Munich Police Ask Residents to Stop Bringing Donations For Migrants

German police in Munich have appealed to the local community to stop donating supplies to migrants arriving in the city. On Tuesday, police said they were "overwhelmed" by the vast amount of food, water and other supplies being delivered to Munich's main train station, after they had initially tweeted about the hundreds of migrants arriving, saying: "Anyone who wants to help is welcome."

The response from citizens to this tweet was immediate and just over an hour after the message was posted early on Tuesday morning, officials posted again—"The help from the population does not stop! Class!"—as they were inundated with people who wanted to offer help and supplies to the 1,400 migrants reportedly arriving in Munich's central station.

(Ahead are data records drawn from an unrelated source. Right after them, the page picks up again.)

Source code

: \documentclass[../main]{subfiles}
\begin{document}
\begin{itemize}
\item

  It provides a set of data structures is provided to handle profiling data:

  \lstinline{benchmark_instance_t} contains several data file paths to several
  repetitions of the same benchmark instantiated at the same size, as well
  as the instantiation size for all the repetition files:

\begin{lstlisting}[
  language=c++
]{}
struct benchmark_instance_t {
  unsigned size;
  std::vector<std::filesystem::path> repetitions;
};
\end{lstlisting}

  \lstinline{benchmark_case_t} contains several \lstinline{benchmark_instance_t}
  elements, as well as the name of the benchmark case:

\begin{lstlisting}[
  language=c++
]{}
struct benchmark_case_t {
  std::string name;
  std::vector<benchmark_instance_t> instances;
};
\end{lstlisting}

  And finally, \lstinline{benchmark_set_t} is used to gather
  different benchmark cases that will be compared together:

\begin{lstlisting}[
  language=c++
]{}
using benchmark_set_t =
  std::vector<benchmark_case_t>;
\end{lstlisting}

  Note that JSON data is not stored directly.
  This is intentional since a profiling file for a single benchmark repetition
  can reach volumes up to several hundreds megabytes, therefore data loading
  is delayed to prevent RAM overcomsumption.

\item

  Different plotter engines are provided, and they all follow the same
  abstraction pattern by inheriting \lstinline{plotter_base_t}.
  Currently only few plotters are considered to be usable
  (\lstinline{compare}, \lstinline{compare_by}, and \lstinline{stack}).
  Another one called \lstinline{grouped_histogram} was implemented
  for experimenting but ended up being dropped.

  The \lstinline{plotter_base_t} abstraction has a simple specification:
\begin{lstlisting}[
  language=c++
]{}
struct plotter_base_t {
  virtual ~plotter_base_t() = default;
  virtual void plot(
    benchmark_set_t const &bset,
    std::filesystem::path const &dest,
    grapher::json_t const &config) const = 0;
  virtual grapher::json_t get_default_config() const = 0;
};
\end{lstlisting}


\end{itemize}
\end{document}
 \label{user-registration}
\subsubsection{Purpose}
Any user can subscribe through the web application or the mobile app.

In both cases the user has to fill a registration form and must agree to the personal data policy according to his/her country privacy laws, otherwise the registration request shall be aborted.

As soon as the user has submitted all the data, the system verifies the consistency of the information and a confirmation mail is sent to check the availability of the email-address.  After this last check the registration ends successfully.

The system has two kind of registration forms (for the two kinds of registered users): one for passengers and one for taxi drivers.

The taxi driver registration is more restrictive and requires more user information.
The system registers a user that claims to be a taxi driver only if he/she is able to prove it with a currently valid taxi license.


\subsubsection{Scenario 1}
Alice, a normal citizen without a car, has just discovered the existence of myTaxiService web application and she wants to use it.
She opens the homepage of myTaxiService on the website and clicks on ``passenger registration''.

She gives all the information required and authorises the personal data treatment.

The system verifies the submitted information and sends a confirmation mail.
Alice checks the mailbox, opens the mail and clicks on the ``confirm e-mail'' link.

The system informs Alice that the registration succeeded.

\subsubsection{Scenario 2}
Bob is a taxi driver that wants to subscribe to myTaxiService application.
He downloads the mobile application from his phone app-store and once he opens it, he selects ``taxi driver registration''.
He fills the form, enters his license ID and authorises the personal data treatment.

However, by the afternoon the police tweeted again asking people to stop their donations for the time being. "We are overwhelmed by the many supplies of #Munich for the #refugees at the main station. Please don't bring any more things," the tweet read.

According to the BBC, many of the people arriving in Munich had previously been waiting outside Budapest's main international station, while others had boarded trains from Vienna. Both Austria and Hungary struggled to contain the influx of migrant arrivals on Monday and Tuesday, the majority of whom were reportedly hoping to travel onwards to countries like Germany, France and the UK.

Hungarian police temporarily halted all westbound international departures from Budapest's main station on Tuesday because of the huge numbers of people. Hundreds of migrants were evacuated outside the station where they began to protest by waving their train tickets and chanting: "Germany! Germany!"

According to AFP, Vienna's main station, Westbahnof rail station, received 3,650 migrants on Monday who were met by a reception of volunteers handing out food and drink. After arriving at the station many boarded trains heading for Munich in Germany, while others headed to Salzburg.

In August, Germany raised its expected forecast for the number of refugees and asylum seekers reaching the country this year to 800,000.